The debt level of the PRC1 is rising. It is estimated that the PRC’s corporate debt could hit US$13.8 trillion in 2014, surpassing that of the United States as the largest in the world. This has raised increasing concerns in the non-bank financial market, particularly the shadow banking market, upon which the huge growth of debt in the Chinese economy is largely centered. Shadow banking is a term for the collection of non-bank financial activities that provide services similar to conventional commercial banks, sometimes through the conventional commercial banks. In general, shadow banking takes place through three types of institutions2. The first includes third-party wealth management products and trust companies, or financial institutions without licenses and regulatory oversight. The second category is credit guarantee companies, microcredit firms, or those without licenses and partially regulated. The last type includes entities with licenses but with inadequate regulation, such as money market funds, securitized products, and off-balance sheet products.

On March 7, 2014, the first onshore3 bond default occurred in Mainland China4. The default concerned an onshore corporate bond issued by a struggling Chinese solar-equipment manufacturing company and was not a product of the shadow banking market. However, the alarm this event triggered is by no means confined to the non-bank corporate bond market, and it has forced reflection upon the threat that the non-bank financial market as a whole, particularly the shadow banking market, in the PRC is posing. While the State Council of the PRC (“State Council”) recognized that the emergence of shadow banking is an inevitable result of financial development and innovation, and that it plays a positive role in serving the real economy and diversifying investment channels as a complement to the traditional banking system, it became clear to those in charge that shadow banking must be put under oversight and supervision. Indeed, the virtues came with vices, and shadow banking had in recent years become one of the main causes of headache in the financial market.

While regulations are designed to solve issues, they may create problems of their own. On the one hand, regulations should be thoroughly considered in terms of their repercussions on the market; on the other, regulators may find it difficult to catch up with the evolving concept of shadow banking. Part of the answer lies in macro-prudential regulations, the role of which is to identify risk concentrations, common exposures, linkages and interdependencies that are sources of contagion and spillover risks, giving rise to systemic concerns. These in turn call for adjustments in micro-prudential supervision. Examples can be found in countries such as Spain and Portugal.

This eUpdate is part 2 in a series of eUpdates on this topic. Part 1 explores and reflects upon the circumstances pertaining to the landmark default in March 2014, the change it marked and the alarm it triggered for Mainland China’s non-bank financial market. Part 2 discusses efforts made and issues related to regulating the shadow banking market.

Strength of Regulations (or the Lack of It)

The People’s Bank of China (“PBOC”) has recently ratcheted up efforts to crackdown on the shadow banking market5. The State Council Document No. 107 in December 2013 called for the strengthening of shadow banking regulation6. The PBOC and the National Audit Office also announced in January 2014 that they would begin an audit of shadow banking. The China Insurance Regulatory Commission (“CIRC”) has also issued an internal notice warning of risks involving so-called insurance investment programs, off-balance sheet debt schemes issued by asset management and insurance firms to raise money from insurers and other institutional investors to invest in industrial projects7.

*Task 1*
In two sentences, summarize the text on shadow banking in China.
*Task 2*
Print the passage of the text on shadow banking in China starting at "The People’s Bank" and ending at "in industrial projects7.".

*Information given*
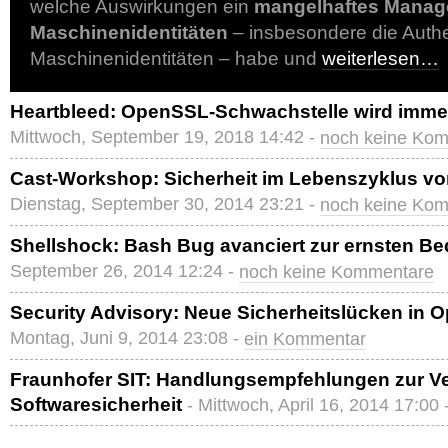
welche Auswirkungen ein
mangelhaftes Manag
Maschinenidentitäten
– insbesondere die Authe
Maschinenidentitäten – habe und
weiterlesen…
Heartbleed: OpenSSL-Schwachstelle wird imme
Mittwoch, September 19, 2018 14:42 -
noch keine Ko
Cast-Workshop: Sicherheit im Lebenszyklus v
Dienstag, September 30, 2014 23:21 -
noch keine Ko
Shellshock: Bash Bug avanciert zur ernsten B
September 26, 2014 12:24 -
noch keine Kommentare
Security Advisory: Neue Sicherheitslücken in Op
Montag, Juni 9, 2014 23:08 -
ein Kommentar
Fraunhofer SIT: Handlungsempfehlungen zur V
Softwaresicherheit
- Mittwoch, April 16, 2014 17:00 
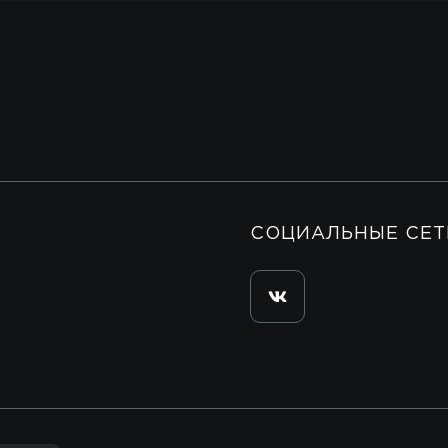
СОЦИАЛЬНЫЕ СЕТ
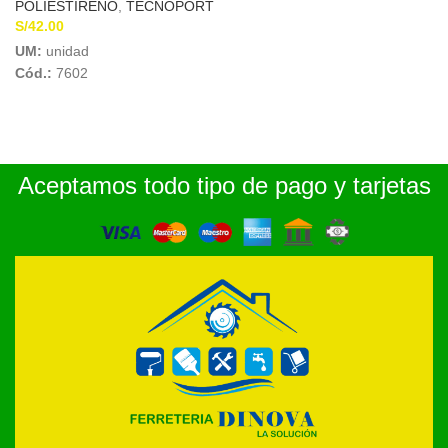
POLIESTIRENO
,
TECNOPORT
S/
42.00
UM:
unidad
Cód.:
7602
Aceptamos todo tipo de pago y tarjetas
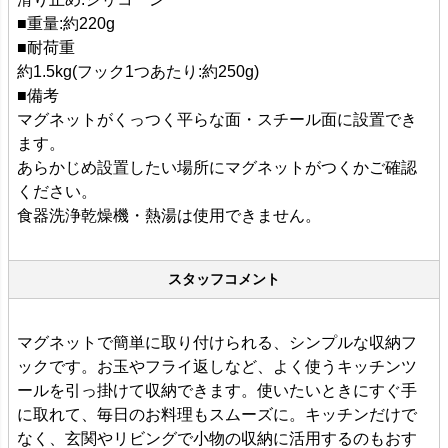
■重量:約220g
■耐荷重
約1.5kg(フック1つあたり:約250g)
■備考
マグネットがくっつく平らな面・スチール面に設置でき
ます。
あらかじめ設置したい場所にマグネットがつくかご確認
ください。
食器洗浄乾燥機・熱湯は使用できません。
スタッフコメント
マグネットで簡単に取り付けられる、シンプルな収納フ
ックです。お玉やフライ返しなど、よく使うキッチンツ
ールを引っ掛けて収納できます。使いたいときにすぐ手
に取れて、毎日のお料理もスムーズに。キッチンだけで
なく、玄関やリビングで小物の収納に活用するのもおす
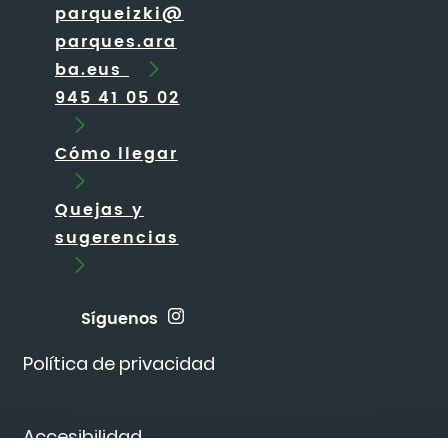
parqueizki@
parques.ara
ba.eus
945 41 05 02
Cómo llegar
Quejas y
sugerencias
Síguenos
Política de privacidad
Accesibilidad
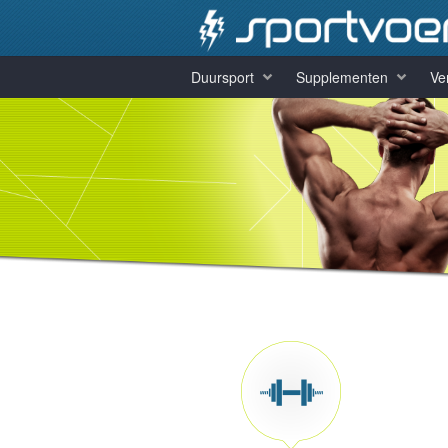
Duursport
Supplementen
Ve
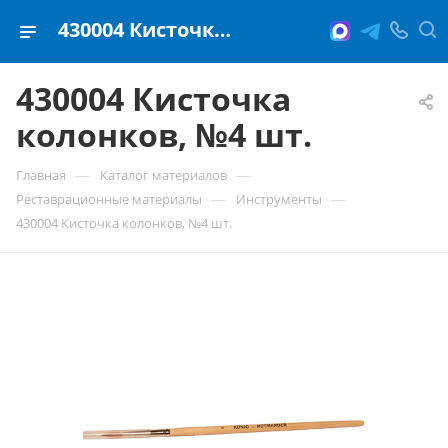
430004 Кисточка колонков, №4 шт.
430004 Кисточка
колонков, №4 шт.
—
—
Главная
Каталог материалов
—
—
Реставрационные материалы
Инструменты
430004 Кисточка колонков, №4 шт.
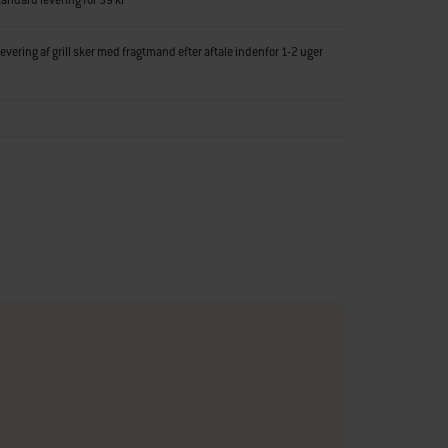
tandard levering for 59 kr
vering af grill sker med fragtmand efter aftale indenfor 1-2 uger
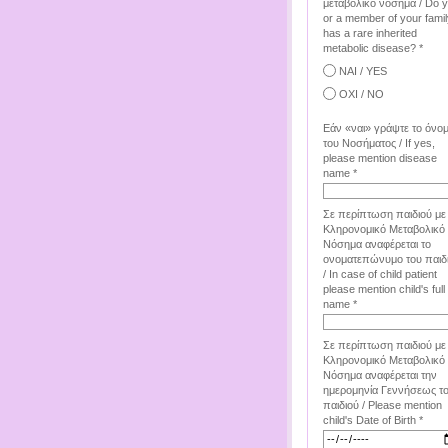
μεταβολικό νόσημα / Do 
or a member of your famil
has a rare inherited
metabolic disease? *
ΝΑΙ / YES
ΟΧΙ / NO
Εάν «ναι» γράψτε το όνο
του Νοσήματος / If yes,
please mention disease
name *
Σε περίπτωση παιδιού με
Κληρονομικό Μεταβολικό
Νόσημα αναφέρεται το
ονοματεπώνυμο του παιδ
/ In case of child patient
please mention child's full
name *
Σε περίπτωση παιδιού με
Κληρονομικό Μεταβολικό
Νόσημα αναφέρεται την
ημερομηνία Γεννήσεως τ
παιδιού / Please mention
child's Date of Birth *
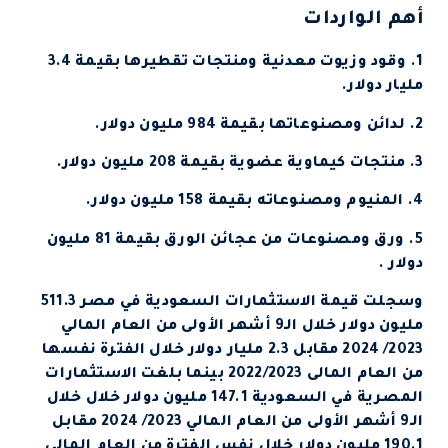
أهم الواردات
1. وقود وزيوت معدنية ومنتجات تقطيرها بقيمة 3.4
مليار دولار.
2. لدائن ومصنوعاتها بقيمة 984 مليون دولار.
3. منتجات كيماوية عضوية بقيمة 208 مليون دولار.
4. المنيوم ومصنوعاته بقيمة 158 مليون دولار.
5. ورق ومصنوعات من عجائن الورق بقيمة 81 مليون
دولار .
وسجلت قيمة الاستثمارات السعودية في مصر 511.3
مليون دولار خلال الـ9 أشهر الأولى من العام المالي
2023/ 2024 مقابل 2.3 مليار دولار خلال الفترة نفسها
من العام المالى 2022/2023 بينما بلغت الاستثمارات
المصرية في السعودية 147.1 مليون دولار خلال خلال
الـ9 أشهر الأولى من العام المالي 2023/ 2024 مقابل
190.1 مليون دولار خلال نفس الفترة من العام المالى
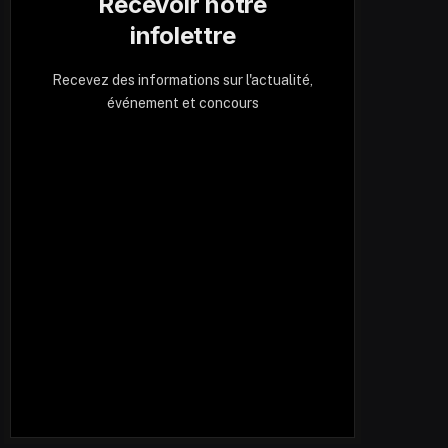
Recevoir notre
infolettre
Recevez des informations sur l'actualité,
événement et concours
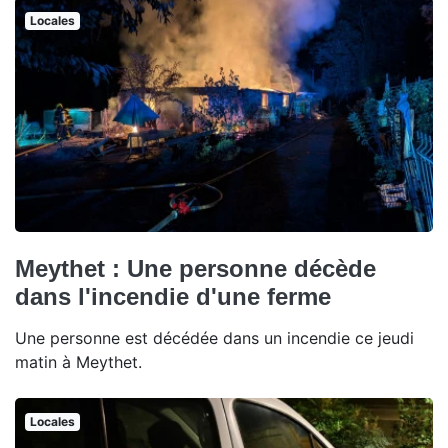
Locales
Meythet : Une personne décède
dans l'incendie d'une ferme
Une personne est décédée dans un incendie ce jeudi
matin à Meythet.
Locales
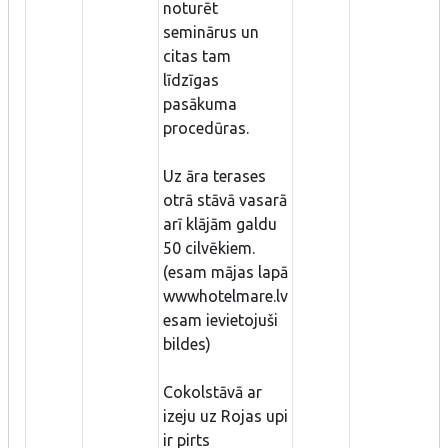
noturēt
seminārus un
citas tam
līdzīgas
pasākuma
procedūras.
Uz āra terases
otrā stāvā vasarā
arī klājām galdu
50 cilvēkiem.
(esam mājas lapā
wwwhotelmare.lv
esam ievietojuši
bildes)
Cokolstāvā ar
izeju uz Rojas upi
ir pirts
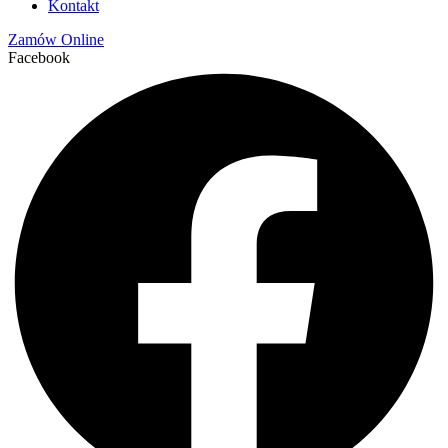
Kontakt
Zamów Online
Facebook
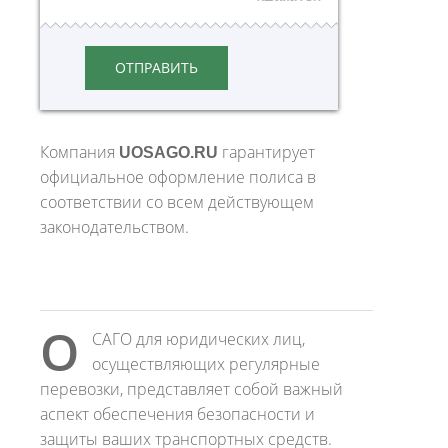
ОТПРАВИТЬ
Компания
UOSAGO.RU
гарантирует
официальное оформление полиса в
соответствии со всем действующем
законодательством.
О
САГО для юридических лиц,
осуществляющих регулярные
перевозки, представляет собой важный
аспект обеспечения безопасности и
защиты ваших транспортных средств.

*Answer section 1*
China's debt is rising, largely centered in the shadow banking market, and the first onshore bond default in Mainland China on March 7, 2014, though not a shadow banking product, prompted reflection on the threat that market poses. The State Council concluded that shadow banking must be put under oversight, and the People's Bank of China and other authorities have recently stepped up efforts to regulate it.

*Answer section 2*
The People’s Bank of China (“PBOC”) has recently ratcheted up efforts to crackdown on the shadow banking market5. The State Council Document No. 107 in December 2013 called for the strengthening of shadow banking regulation6. The PBOC and the National Audit Office also announced in January 2014 that they would begin an audit of shadow banking. The China Insurance Regulatory Commission (“CIRC”) has also issued an internal notice warning of risks involving so-called insurance investment programs, off-balance sheet debt schemes issued by asset management and insurance firms to raise money from insurers and other institutional investors to invest in industrial projects7.